EXERCISE DESCRIPTION
Copy the records below word for word, from the very start through the line that contains "debug log file.".

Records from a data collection
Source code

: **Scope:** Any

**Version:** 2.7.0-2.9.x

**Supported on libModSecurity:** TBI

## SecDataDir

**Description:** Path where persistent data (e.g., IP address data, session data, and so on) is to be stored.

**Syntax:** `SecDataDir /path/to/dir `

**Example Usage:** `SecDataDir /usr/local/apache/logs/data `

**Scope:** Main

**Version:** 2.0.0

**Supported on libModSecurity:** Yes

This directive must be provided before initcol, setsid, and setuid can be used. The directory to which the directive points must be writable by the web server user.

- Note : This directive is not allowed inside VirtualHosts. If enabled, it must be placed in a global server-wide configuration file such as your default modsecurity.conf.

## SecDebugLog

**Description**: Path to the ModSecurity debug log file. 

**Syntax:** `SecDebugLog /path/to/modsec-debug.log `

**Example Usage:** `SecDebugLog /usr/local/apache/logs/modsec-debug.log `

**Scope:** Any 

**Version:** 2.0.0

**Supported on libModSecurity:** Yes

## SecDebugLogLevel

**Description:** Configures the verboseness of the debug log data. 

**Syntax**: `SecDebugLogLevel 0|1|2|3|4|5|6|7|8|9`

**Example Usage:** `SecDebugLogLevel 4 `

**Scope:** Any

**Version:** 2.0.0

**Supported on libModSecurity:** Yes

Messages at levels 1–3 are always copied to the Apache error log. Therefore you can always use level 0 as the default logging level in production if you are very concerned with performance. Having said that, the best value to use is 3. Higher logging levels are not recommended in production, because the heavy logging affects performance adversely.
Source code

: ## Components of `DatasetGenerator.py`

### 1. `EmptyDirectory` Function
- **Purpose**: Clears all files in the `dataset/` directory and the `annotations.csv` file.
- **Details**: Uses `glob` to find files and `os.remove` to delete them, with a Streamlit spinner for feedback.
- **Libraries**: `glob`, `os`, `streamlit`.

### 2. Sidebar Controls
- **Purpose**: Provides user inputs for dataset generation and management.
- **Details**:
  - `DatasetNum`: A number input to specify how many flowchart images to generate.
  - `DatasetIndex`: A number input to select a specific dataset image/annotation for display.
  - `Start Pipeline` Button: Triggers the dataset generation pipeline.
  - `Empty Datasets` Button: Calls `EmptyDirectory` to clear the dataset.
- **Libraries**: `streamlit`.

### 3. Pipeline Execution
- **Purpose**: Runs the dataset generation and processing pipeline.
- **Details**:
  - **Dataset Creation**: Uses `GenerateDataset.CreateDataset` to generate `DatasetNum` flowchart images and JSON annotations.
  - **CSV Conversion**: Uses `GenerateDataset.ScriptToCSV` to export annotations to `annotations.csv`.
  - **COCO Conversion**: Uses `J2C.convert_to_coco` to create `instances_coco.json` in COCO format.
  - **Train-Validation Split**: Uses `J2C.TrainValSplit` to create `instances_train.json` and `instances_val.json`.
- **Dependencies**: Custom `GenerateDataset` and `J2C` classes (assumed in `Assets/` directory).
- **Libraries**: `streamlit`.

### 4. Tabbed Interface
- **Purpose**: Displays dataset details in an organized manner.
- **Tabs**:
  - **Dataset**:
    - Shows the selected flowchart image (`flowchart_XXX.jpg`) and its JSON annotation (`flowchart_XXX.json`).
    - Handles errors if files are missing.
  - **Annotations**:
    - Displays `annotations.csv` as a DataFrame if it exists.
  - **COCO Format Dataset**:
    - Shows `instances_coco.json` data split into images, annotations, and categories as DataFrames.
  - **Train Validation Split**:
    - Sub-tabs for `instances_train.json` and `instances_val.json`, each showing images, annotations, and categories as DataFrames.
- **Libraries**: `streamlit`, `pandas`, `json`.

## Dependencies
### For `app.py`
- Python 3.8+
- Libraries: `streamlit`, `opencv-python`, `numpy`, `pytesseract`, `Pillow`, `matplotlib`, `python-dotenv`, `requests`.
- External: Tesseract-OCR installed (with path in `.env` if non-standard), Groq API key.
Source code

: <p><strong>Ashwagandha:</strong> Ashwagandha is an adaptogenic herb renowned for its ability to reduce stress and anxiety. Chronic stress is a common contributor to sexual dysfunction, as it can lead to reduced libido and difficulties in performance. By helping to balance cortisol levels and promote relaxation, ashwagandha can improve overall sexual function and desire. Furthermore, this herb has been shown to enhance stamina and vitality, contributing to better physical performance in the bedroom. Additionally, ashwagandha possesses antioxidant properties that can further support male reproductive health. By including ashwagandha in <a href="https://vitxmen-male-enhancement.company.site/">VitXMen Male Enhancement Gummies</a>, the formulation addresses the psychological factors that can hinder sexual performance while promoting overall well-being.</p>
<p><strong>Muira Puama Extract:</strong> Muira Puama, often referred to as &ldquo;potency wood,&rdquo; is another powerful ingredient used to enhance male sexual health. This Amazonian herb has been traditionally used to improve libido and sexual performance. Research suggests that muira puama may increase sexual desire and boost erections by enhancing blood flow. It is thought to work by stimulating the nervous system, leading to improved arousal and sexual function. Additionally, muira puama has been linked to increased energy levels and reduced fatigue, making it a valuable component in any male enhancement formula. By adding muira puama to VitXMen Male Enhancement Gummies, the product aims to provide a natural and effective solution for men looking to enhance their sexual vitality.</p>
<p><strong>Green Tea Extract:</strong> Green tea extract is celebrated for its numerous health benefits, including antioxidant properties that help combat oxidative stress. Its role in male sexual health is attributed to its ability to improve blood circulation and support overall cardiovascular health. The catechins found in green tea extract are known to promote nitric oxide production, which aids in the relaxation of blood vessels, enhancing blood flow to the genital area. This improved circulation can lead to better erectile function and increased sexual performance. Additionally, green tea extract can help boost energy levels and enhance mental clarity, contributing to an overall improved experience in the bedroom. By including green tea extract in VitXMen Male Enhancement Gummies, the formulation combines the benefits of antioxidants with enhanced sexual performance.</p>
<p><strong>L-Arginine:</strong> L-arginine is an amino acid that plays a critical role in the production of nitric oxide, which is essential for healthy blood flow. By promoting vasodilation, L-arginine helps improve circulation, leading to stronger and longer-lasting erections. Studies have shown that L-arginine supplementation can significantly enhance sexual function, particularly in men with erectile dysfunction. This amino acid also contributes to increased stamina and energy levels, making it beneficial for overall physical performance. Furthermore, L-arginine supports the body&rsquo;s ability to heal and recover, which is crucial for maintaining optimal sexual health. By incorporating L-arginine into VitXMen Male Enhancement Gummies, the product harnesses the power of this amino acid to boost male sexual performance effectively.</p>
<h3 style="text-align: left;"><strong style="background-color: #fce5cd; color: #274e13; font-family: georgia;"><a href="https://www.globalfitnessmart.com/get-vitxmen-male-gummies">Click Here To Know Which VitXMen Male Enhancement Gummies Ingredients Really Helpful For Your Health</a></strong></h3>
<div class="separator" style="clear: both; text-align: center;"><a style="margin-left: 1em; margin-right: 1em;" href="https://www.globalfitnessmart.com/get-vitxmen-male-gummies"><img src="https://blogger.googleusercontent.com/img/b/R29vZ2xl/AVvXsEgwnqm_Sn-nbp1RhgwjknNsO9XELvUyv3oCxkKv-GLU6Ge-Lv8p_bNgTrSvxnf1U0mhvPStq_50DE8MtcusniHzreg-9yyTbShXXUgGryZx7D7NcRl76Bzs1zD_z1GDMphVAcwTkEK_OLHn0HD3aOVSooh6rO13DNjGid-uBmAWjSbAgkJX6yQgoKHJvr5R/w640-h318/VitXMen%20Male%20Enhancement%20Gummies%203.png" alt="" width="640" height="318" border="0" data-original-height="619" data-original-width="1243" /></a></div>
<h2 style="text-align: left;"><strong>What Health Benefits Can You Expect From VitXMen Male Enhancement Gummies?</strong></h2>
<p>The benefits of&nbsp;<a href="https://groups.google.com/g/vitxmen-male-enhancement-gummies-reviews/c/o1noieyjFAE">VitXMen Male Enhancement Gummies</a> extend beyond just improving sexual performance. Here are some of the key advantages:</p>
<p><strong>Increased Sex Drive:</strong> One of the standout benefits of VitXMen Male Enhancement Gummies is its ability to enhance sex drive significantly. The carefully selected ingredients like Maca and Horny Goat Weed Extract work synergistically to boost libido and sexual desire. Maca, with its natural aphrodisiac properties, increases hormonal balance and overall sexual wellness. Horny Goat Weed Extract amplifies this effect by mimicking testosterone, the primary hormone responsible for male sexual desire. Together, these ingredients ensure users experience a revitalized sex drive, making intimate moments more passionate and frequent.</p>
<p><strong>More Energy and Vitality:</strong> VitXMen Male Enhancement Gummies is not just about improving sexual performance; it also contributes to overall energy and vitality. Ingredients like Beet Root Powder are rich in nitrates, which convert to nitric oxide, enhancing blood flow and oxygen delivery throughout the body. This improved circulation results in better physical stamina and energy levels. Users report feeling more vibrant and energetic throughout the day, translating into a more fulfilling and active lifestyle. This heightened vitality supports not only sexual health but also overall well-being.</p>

SOLVED PROBLEM
Source code

: **Scope:** Any

**Version:** 2.7.0-2.9.x

**Supported on libModSecurity:** TBI

## SecDataDir

**Description:** Path where persistent data (e.g., IP address data, session data, and so on) is to be stored.

**Syntax:** `SecDataDir /path/to/dir `

**Example Usage:** `SecDataDir /usr/local/apache/logs/data `

**Scope:** Main

**Version:** 2.0.0

**Supported on libModSecurity:** Yes

This directive must be provided before initcol, setsid, and setuid can be used. The directory to which the directive points must be writable by the web server user.

- Note : This directive is not allowed inside VirtualHosts. If enabled, it must be placed in a global server-wide configuration file such as your default modsecurity.conf.

## SecDebugLog

**Description**: Path to the ModSecurity debug log file. 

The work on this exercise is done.